Problem to work on:
In your copy, reproduce each entry exactly and include no picture.

The data:
>>>

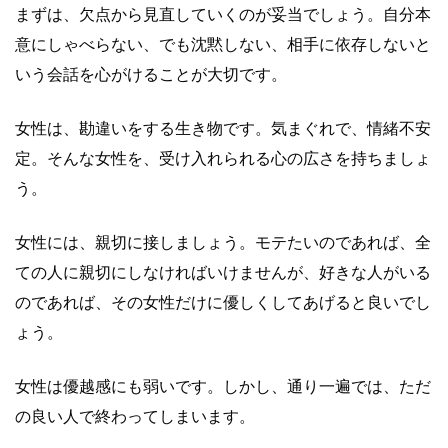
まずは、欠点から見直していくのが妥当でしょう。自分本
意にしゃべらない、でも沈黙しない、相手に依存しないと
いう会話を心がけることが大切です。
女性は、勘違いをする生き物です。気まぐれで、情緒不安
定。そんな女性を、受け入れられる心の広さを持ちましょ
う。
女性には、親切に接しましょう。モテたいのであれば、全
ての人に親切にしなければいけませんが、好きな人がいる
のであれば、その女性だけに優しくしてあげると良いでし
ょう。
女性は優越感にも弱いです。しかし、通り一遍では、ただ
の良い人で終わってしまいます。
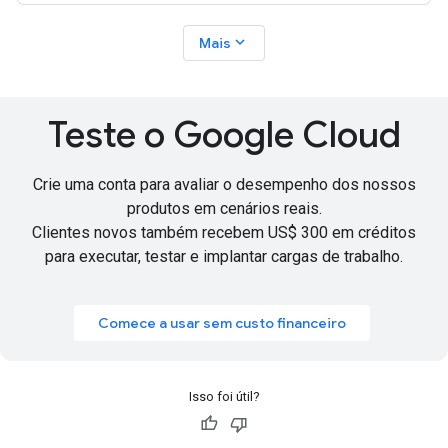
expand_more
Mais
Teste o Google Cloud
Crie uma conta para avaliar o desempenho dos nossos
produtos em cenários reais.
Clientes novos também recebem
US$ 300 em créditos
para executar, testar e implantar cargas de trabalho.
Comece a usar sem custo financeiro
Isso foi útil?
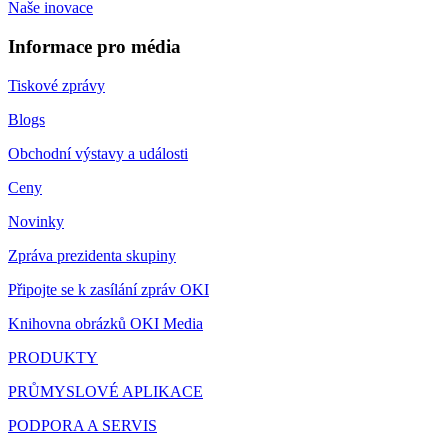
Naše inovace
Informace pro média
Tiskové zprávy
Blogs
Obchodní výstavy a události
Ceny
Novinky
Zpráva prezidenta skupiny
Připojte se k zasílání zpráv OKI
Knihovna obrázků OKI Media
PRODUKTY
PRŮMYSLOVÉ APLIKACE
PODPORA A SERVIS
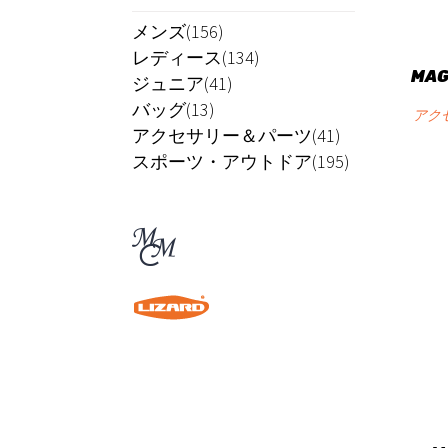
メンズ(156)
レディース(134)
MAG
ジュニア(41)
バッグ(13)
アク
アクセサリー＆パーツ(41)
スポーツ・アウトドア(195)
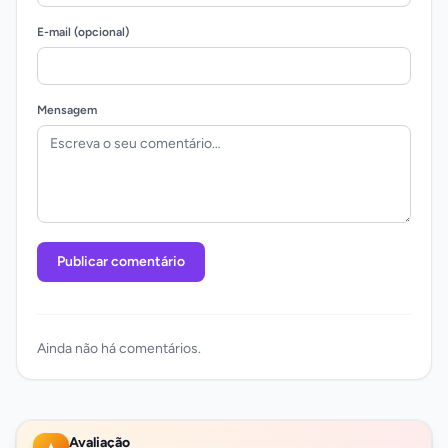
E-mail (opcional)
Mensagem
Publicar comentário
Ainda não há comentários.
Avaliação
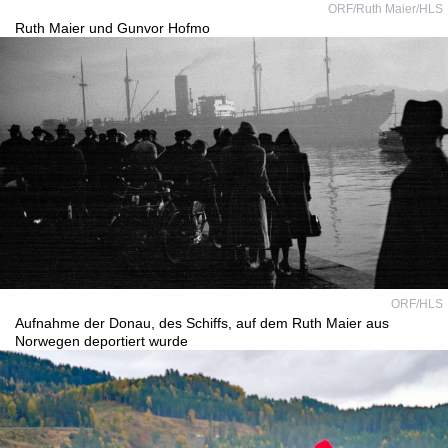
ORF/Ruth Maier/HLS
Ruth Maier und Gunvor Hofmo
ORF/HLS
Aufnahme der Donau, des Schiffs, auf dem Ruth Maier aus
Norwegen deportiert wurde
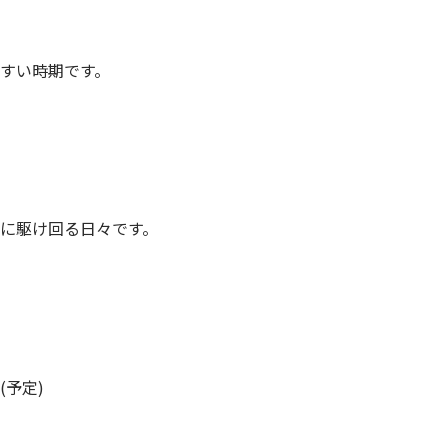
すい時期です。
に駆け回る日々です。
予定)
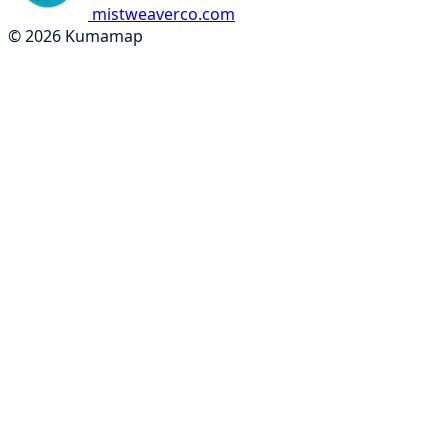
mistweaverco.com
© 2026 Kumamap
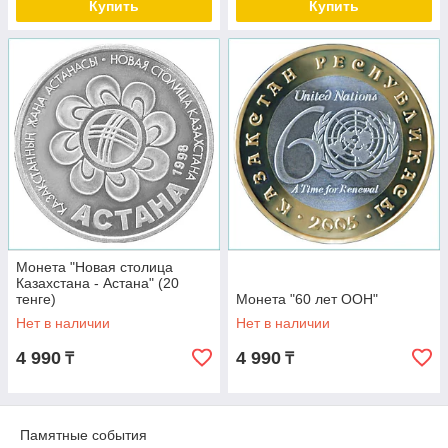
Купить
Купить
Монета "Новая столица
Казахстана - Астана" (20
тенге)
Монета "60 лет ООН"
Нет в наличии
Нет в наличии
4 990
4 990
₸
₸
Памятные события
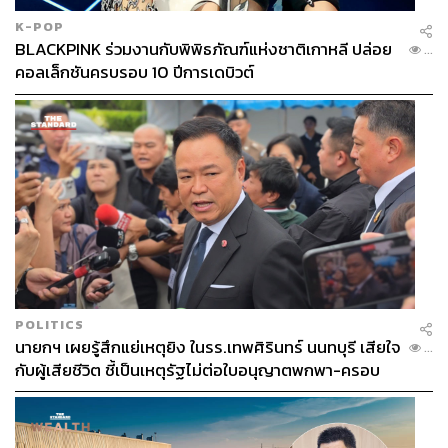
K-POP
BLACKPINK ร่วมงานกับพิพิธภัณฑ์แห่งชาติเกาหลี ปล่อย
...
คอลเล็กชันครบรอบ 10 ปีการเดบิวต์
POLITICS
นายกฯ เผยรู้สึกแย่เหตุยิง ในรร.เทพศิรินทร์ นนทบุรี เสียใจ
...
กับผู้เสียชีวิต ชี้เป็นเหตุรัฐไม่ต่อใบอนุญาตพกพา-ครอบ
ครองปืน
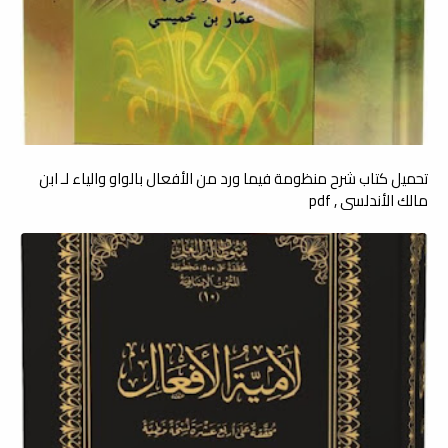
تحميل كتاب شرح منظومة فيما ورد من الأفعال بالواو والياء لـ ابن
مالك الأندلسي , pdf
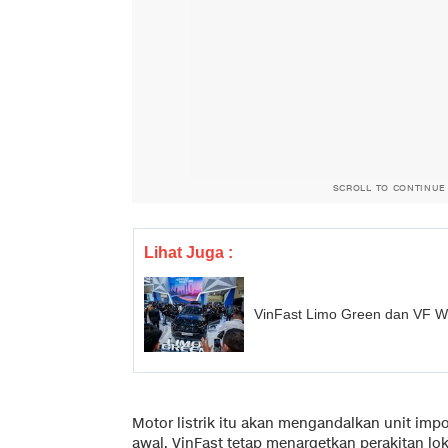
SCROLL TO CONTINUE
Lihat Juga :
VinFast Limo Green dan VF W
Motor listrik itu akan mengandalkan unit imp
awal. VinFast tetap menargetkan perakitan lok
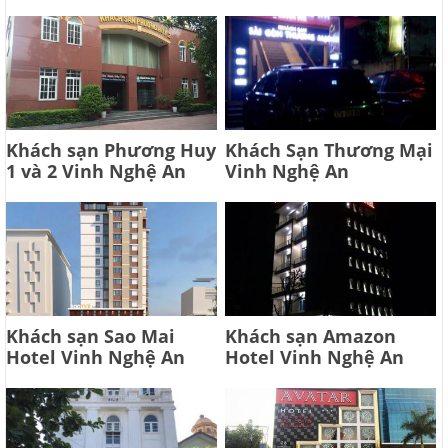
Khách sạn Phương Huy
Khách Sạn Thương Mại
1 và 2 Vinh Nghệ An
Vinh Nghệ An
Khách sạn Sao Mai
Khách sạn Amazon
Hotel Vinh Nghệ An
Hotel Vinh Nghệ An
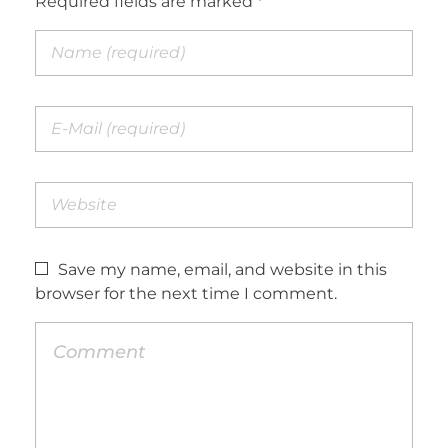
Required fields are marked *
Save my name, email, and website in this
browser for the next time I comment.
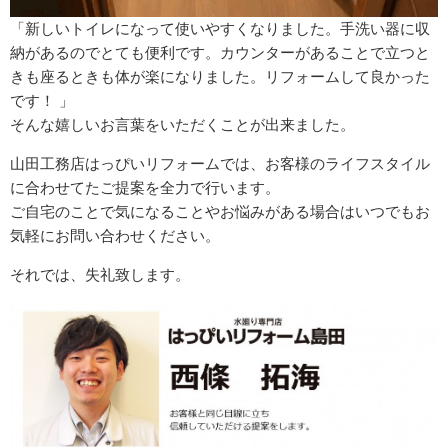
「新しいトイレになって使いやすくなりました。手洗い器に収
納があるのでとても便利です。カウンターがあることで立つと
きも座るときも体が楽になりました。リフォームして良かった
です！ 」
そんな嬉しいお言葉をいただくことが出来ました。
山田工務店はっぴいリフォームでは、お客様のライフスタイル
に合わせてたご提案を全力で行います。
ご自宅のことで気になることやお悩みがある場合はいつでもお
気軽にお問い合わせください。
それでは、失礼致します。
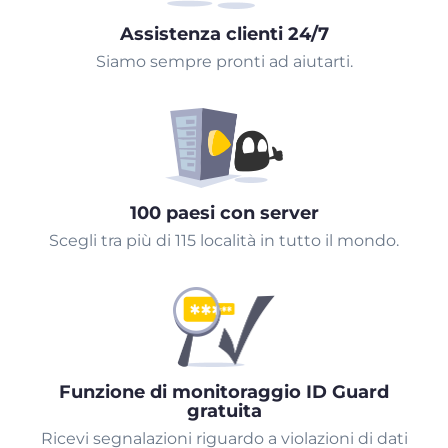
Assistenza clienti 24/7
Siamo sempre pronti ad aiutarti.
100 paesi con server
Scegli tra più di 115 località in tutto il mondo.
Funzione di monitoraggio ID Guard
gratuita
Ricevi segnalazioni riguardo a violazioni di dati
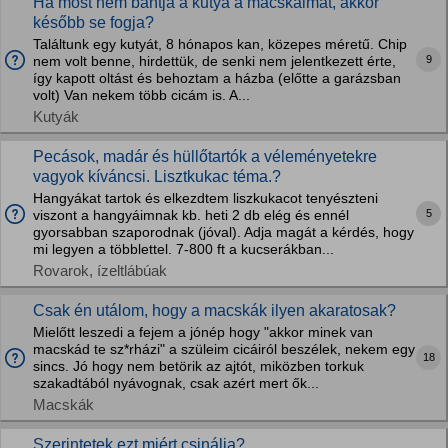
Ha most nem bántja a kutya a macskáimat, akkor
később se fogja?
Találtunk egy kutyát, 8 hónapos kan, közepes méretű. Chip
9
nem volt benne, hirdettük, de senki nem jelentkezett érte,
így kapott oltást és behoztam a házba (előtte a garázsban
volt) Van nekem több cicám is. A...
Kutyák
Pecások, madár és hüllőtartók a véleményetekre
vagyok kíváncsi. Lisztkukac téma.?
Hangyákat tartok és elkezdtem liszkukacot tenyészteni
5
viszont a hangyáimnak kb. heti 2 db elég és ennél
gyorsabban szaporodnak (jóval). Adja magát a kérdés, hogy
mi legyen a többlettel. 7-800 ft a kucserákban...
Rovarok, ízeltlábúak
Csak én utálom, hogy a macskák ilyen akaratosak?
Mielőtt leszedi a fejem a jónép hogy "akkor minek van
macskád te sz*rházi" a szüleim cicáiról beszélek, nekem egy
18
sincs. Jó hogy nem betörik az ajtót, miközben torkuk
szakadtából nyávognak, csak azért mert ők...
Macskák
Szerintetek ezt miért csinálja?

<<<

Result:
まずは、欠点から見直していくのが妥当でしょう。自分本
意にしゃべらない、でも沈黙しない、相手に依存しないと
いう会話を心がけることが大切です。
女性は、勘違いをする生き物です。気まぐれで、情緒不安
定。そんな女性を、受け入れられる心の広さを持ちましょ
う。
女性には、親切に接しましょう。モテたいのであれば、全
ての人に親切にしなければいけませんが、好きな人がいる
のであれば、その女性だけに優しくしてあげると良いでし
ょう。
女性は優越感にも弱いです。しかし、通り一遍では、ただ
の良い人で終わってしまいます。
expand_more
Mais
Teste o Google Cloud
Crie uma conta para avaliar o desempenho dos nossos
produtos em cenários reais.
Clientes novos também recebem
US$ 300 em créditos
para executar, testar e implantar cargas de trabalho.
Comece a usar sem custo financeiro
Isso foi útil?
Naše inovace
Informace pro média
Tiskové zprávy
Blogs
Obchodní výstavy a události
Ceny
Novinky
Zpráva prezidenta skupiny
Připojte se k zasílání zpráv OKI
Knihovna obrázků OKI Media
PRODUKTY
PRŮMYSLOVÉ APLIKACE
PODPORA A SERVIS
メンズ(156)
レディース(134)
MAG
ジュニア(41)
バッグ(13)
アク
アクセサリー＆パーツ(41)
スポーツ・アウトドア(195)
E-mail (opcional)
Mensagem
Publicar comentário
Ainda não há comentários.
Avaliação
ORF/Ruth Maier/HLS
Ruth Maier und Gunvor Hofmo
ORF/HLS
Aufnahme der Donau, des Schiffs, auf dem Ruth Maier aus
Norwegen deportiert wurde
すい時期です。
に駆け回る日々です。
予定)
mistweaverco.com
© 2026 Kumamap
Купить
Купить
Монета "Новая столица
Казахстана - Астана" (20
тенге)
Монета "60 лет ООН"
Нет в наличии
Нет в наличии
4 990
4 990
₸
₸
Памятные события
K-POP
BLACKPINK ร่วมงานกับพิพิธภัณฑ์แห่งชาติเกาหลี ปล่อย
...
คอลเล็กชันครบรอบ 10 ปีการเดบิวต์
POLITICS
นายกฯ เผยรู้สึกแย่เหตุยิง ในรร.เทพศิรินทร์ นนทบุรี เสียใจ
...
กับผู้เสียชีวิต ชี้เป็นเหตุรัฐไม่ต่อใบอนุญาตพกพา-ครอบ
ครองปืน
تحميل كتاب شرح منظومة فيما ورد من الأفعال بالواو والياء لـ ابن
مالك الأندلسي , pdf
SCROLL TO CONTINUE
Lihat Juga :
VinFast Limo Green dan VF W
Motor listrik itu akan mengandalkan unit imp
awal. VinFast tetap menargetkan perakitan lok
Khách sạn Phương Huy
Khách Sạn Thương Mại
1 và 2 Vinh Nghệ An
Vinh Nghệ An
Khách sạn Sao Mai
Khách sạn Amazon
Hotel Vinh Nghệ An
Hotel Vinh Nghệ An
Required fields are marked *
Save my name, email, and website in this
browser for the next time I comment.
「新しいトイレになって使いやすくなりました。手洗い器に収
納があるのでとても便利です。カウンターがあることで立つと
きも座るときも体が楽になりました。リフォームして良かった
です！ 」
そんな嬉しいお言葉をいただくことが出来ました。
山田工務店はっぴいリフォームでは、お客様のライフスタイル
に合わせてたご提案を全力で行います。
ご自宅のことで気になることやお悩みがある場合はいつでもお
気軽にお問い合わせください。
それでは、失礼致します。
Assistenza clienti 24/7
Siamo sempre pronti ad aiutarti.
100 paesi con server
Scegli tra più di 115 località in tutto il mondo.
Funzione di monitoraggio ID Guard
gratuita
Ricevi segnalazioni riguardo a violazioni di dati
Ha most nem bántja a kutya a macskáimat, akkor
később se fogja?
Találtunk egy kutyát, 8 hónapos kan, közepes méretű. Chip
9
nem volt benne, hirdettük, de senki nem jelentkezett érte,
így kapott oltást és behoztam a házba (előtte a garázsban
volt) Van nekem több cicám is. A...
Kutyák
Pecások, madár és hüllőtartók a véleményetekre
vagyok kíváncsi. Lisztkukac téma.?
Hangyákat tartok és elkezdtem liszkukacot tenyészteni
5
viszont a hangyáimnak kb. heti 2 db elég és ennél
gyorsabban szaporodnak (jóval). Adja magát a kérdés, hogy
mi legyen a többlettel. 7-800 ft a kucserákban...
Rovarok, ízeltlábúak
Csak én utálom, hogy a macskák ilyen akaratosak?
Mielőtt leszedi a fejem a jónép hogy "akkor minek van
macskád te sz*rházi" a szüleim cicáiról beszélek, nekem egy
18
sincs. Jó hogy nem betörik az ajtót, miközben torkuk
szakadtából nyávognak, csak azért mert ők...
Macskák
Szerintetek ezt miért csinálja?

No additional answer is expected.